Baker v. United States, 226 F.Supp. 129 (S.D.Iowa 1964), aff’d 343 F.2d 222 (8th Cir. 1965), cited by the government, while strikingly similar to the case at bar does not satisfy this test. In Baker the patient, who had been referred to a V. A. hospital by a private physician who had noted suicidal tendencies, was also assigned to an open ward after a V. A. doctor concluded he was not a suicide risk. Three days later, Baker left his ward and jumped into a open well on the hospital grounds. The trial judge, noting that modern psychiatric theory requires some “calculated risks,” found no negligence, and the Eighth Circuit affirmed.
Assuming, arguendo, that we must reconcile our result here wit Baker, a case from another circuit which may or may not be correct, there is one important point of distinction between the two sets of facts. In Baker, there is no suggestion that hospital officials had any reason to believe the patient’s psychological condition was further deteriorating after his initial admission examination. Here, by contrast, it is undisputed that Dinnerstein told Dr. Clark that he was becoming even more depressed — apparently due to the lack of either individual therapy or anti-depressant medication, or both.
Two other federal decisions finding no negligence in the suicides of government patients are similarly distinguishable by the fact that in both there was no evidence of recent suicide tendencies or attempts. See, White v.
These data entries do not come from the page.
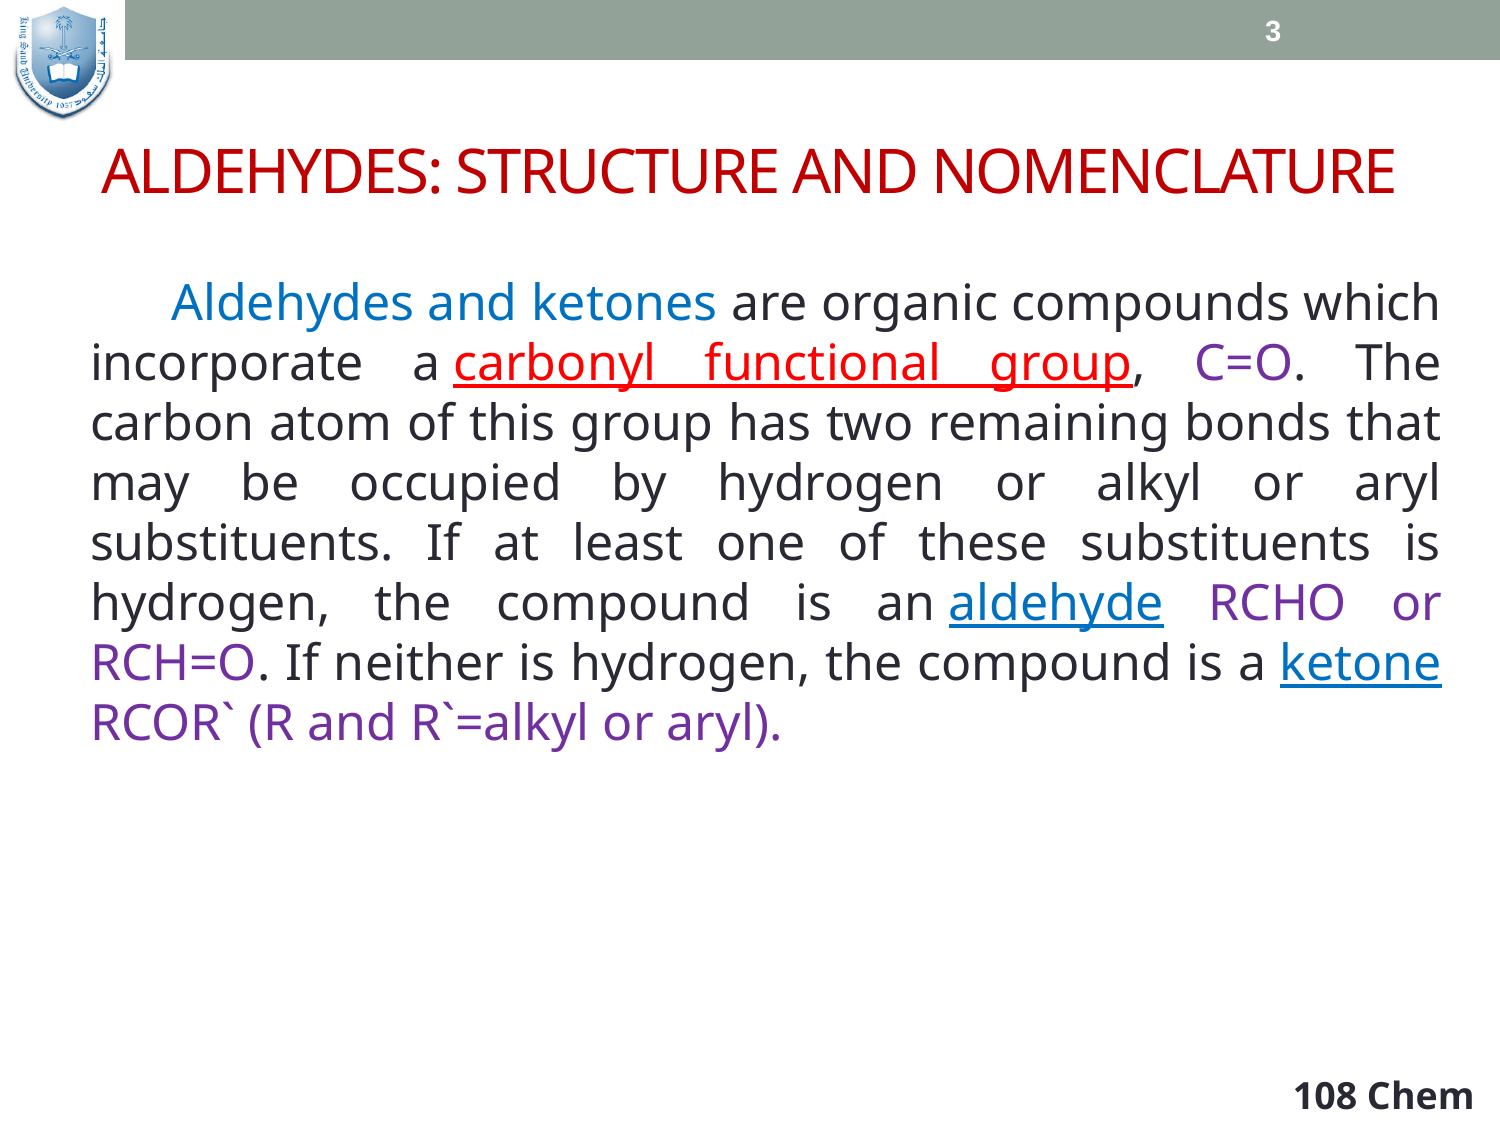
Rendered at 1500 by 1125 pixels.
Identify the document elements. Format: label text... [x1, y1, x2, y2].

text_box 108 Chem [1278, 1064, 1490, 1125]
title ALDEHYDES: STRUCTURE AND NOMENCLATURE [75, 87, 1425, 250]
slide_number 3 [1250, 3, 1425, 57]
list Aldehydes and ketones are organic compounds which incorporate a carbonyl functional group, C=O. The carbon atom of this group has two remaining bonds that may be occupied by hydrogen or alkyl or aryl substituents. If at least one of these substituents is hydrogen, the compound is an aldehyde RCHO or RCH=O. If neither is hydrogen, the compound is a ketone RCOR` (R and R`=alkyl or aryl). [75, 262, 1458, 1063]
picture [0, 0, 126, 126]
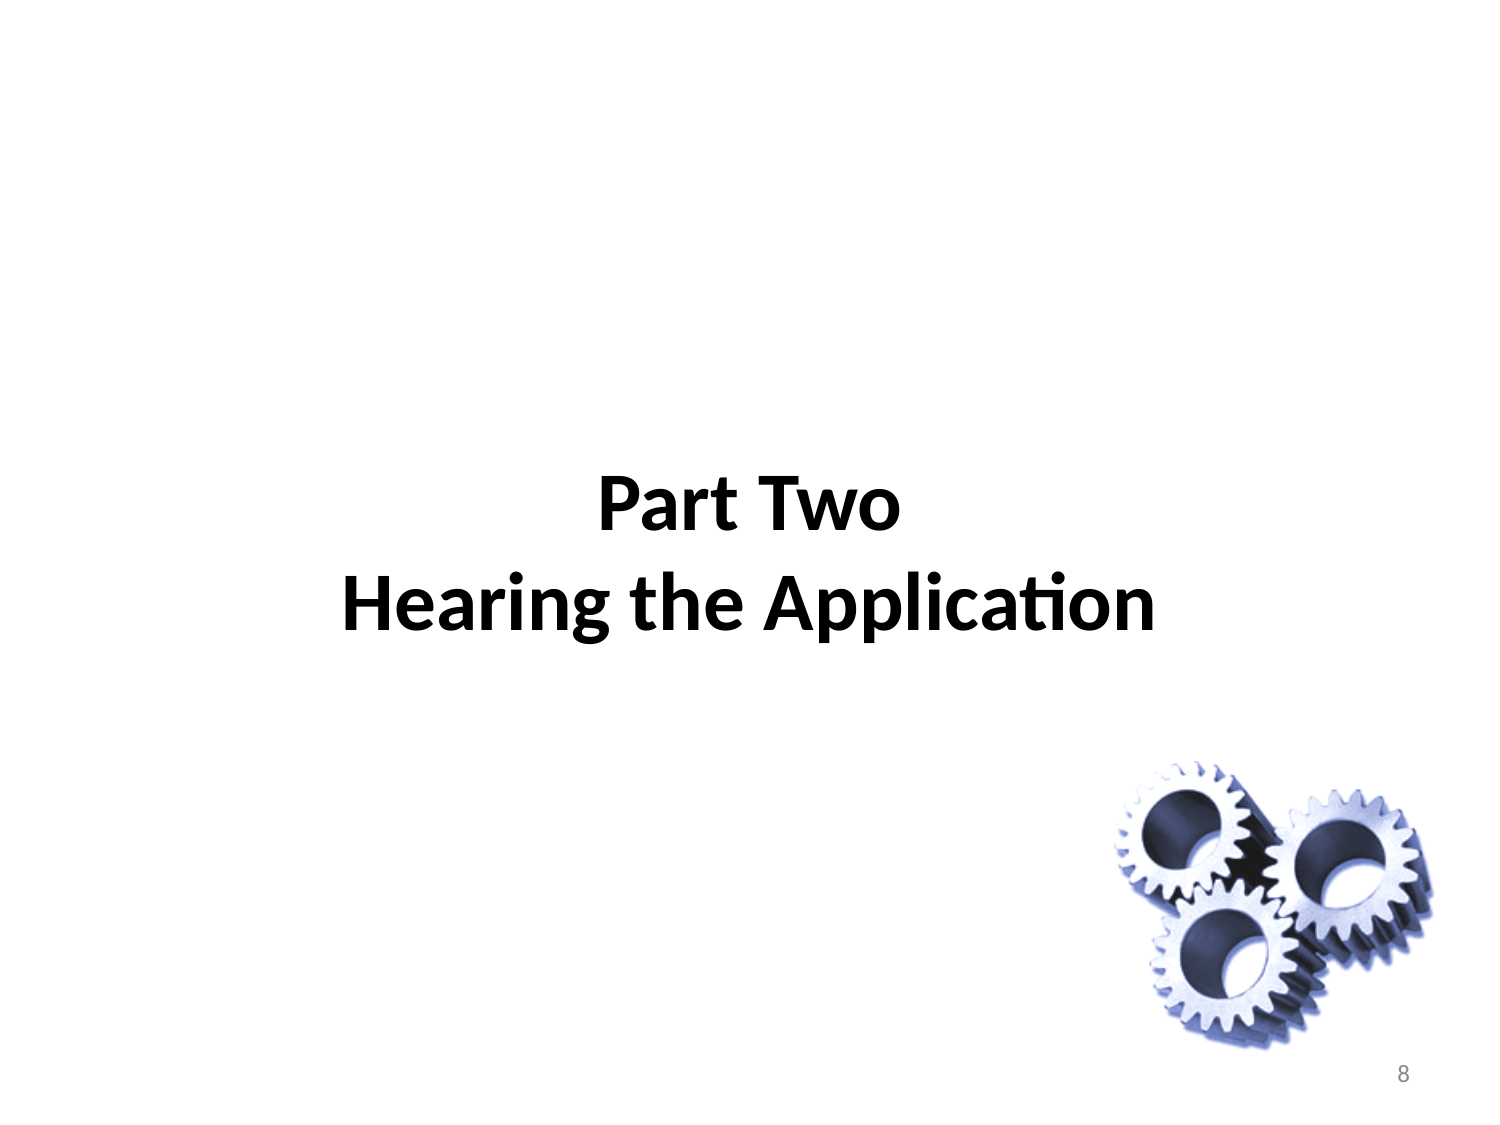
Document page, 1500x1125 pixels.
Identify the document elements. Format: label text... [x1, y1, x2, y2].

United States, 244 F.Supp. 127, 129-131 (E.D.Va. 1965), aff’d, 359 F.2d 989 (4th Cir. 1966) (last suicidal “gesture” occurred fourteen years before actual suicide; the Fourth Circuit held that the finding of non-negligence, while “highly debatable,” was not reversible); Frederic v. United States, 246 F.Supp. 368, 371 (E.D.La. 1965) (patient, hospitalized for non-psychiatric reasons, had never previously attempted nor threatened suicide).
The mental hospital functions in this new model as a repair shop rather than as a human junkyard. Confinement and physical restraint are no longer the defining qualities of hospitalization. Since the emphasis is upon treatment, the atmosphere of the hospital should encourage recovery by allowing the patient to assume progressively greater and greater responsibility.
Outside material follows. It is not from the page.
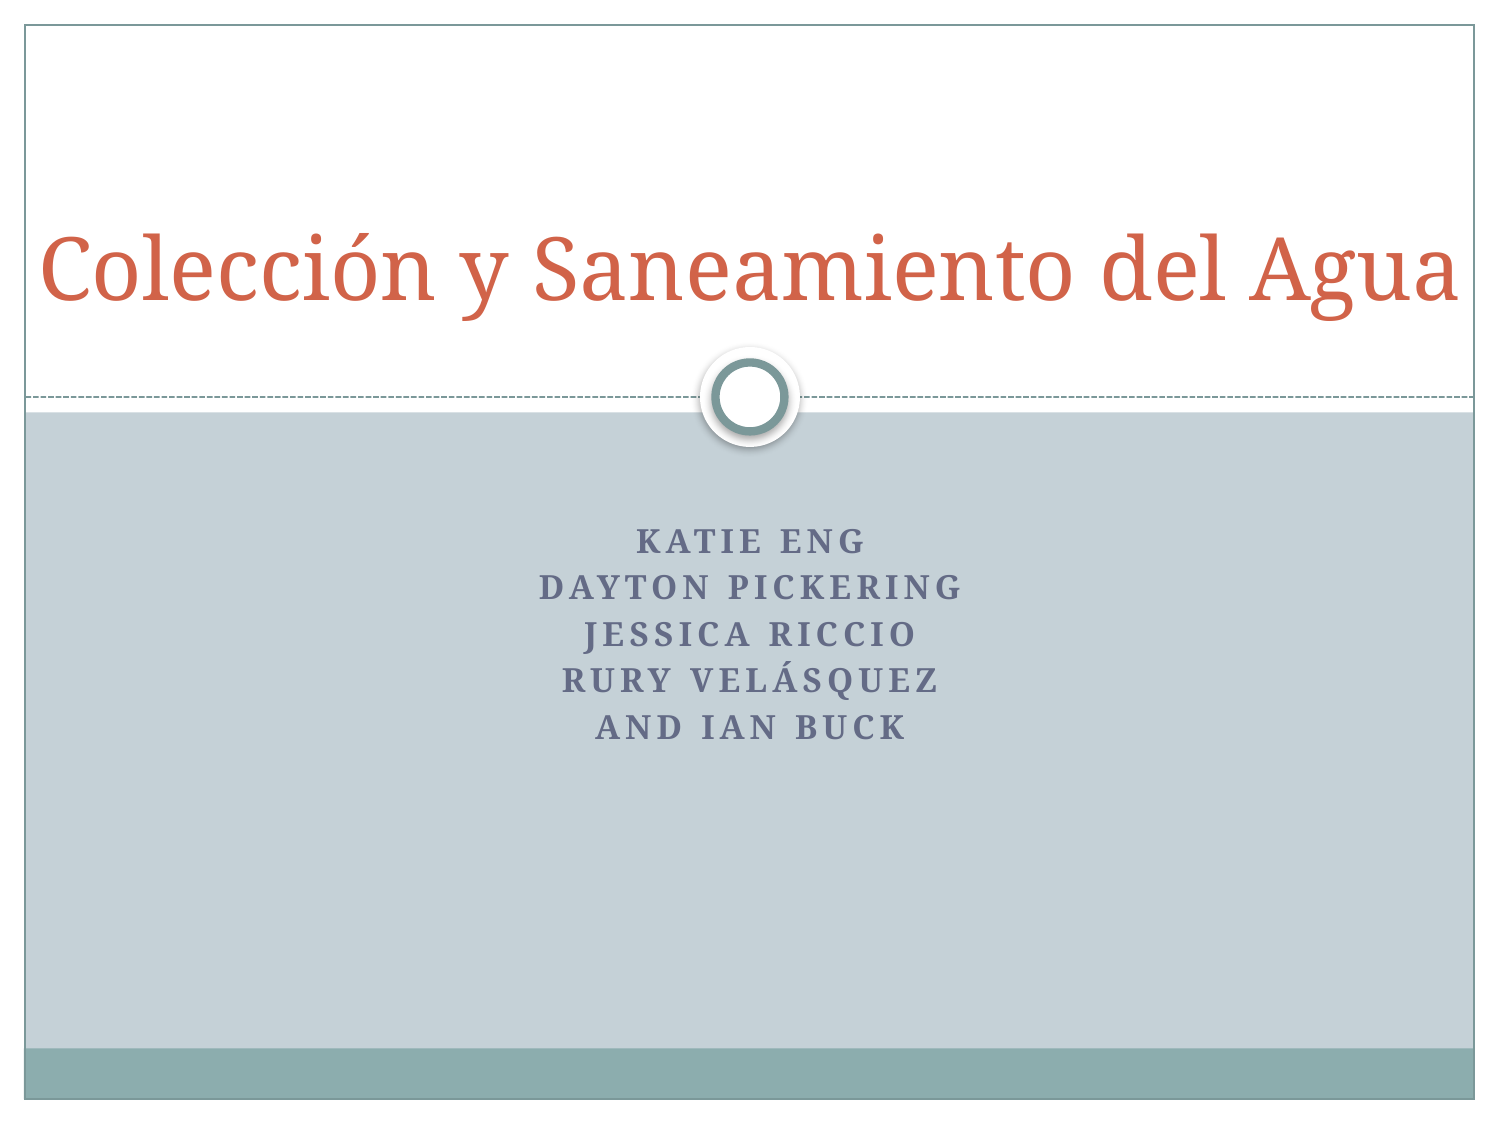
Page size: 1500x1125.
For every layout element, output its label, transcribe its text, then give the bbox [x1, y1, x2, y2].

title Colección y Saneamiento del Agua [0, 24, 1500, 326]
subtitle Katie Eng Dayton Pickering Jessica Riccio Rury Velásquez and Ian Buck [225, 512, 1275, 838]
Since confinement and restraint may deny the patient the sense of responsibility and self-control essential to his recovery, the argument runs, limitations upon his freedom of movement are appropriate only when necessary for the safety of the patient or others. And since the restraint required for absolute safety may be inconsistent with effective therapy, calculated risks must sometimes be taken.
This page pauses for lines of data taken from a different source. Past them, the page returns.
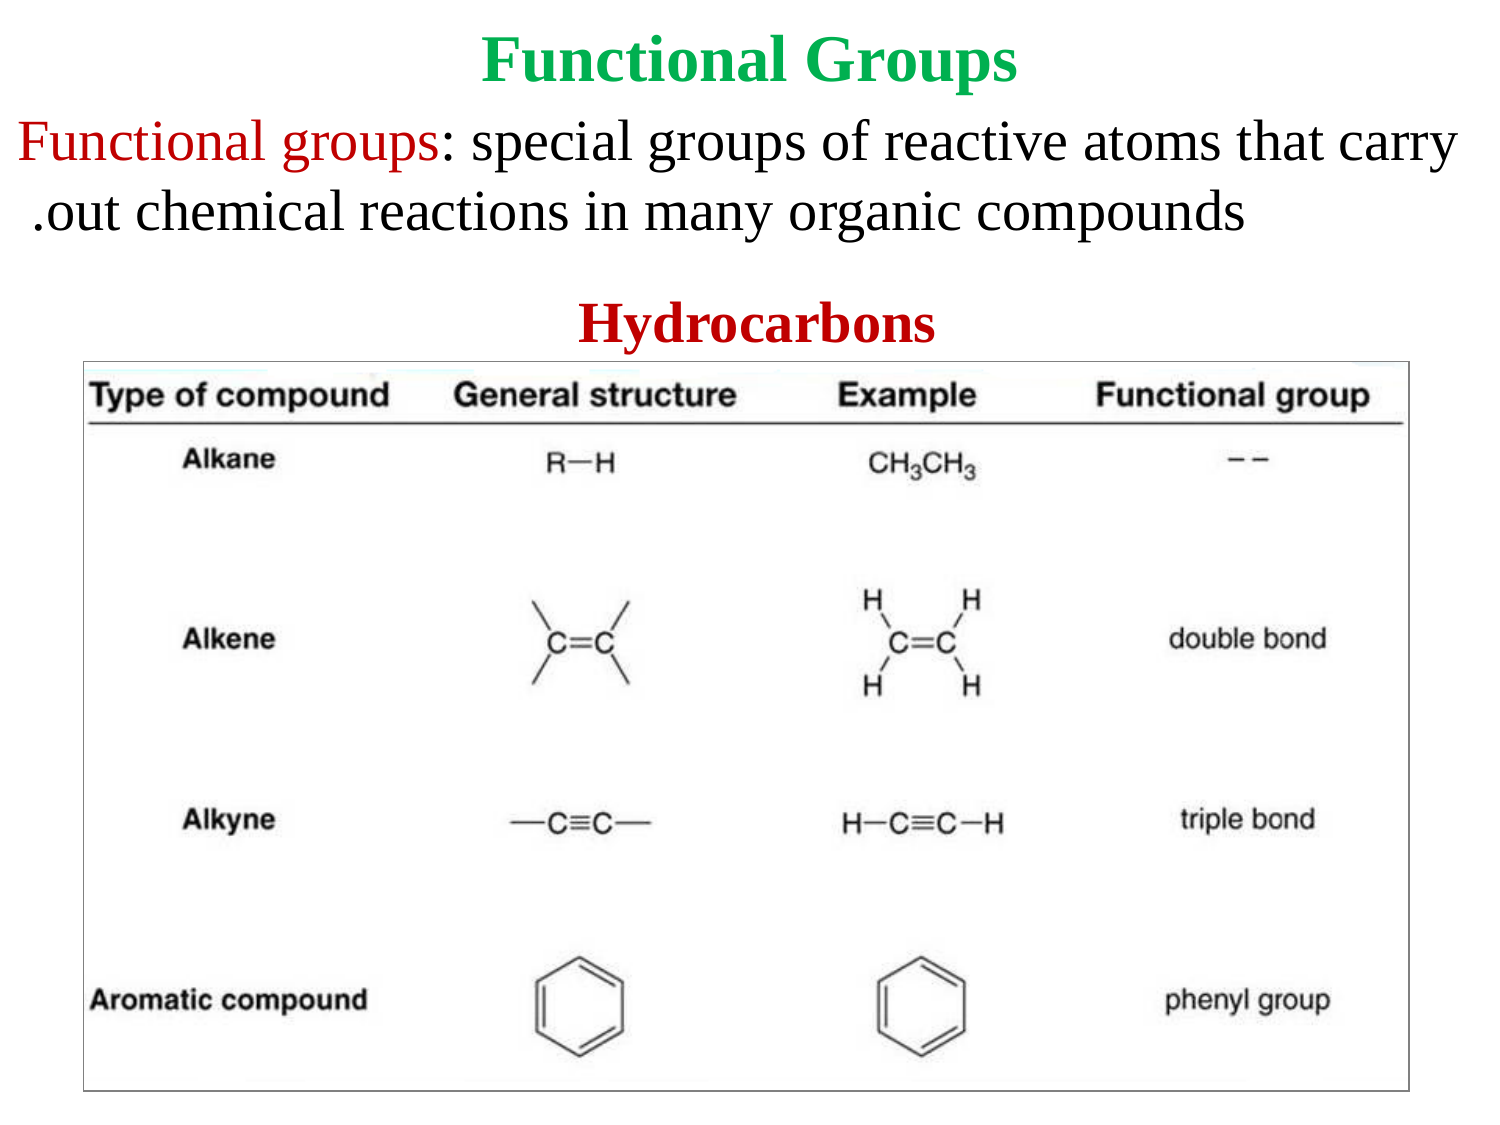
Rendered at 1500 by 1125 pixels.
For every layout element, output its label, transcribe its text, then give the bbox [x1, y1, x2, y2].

slide_number 21 [75, 1042, 425, 1103]
text_box Functional groups: special groups of reactive atoms that carry out chemical reactions in many organic compounds. [2, 94, 1500, 320]
text_box Hydrocarbons [548, 276, 952, 360]
text_box Functional Groups [465, 6, 1035, 94]
picture [83, 361, 1409, 1091]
. . . Real challenges and real responsibility for the patient imply the risk of real failures, however. Some patients will prove unready for responsibility, and may injure themselves or others. In a real sense these failures are the inevitable cost of any treatment program oriented toward returning patients to the community. But the law nevertheless must allocate at least the economic losses occasioned thereby.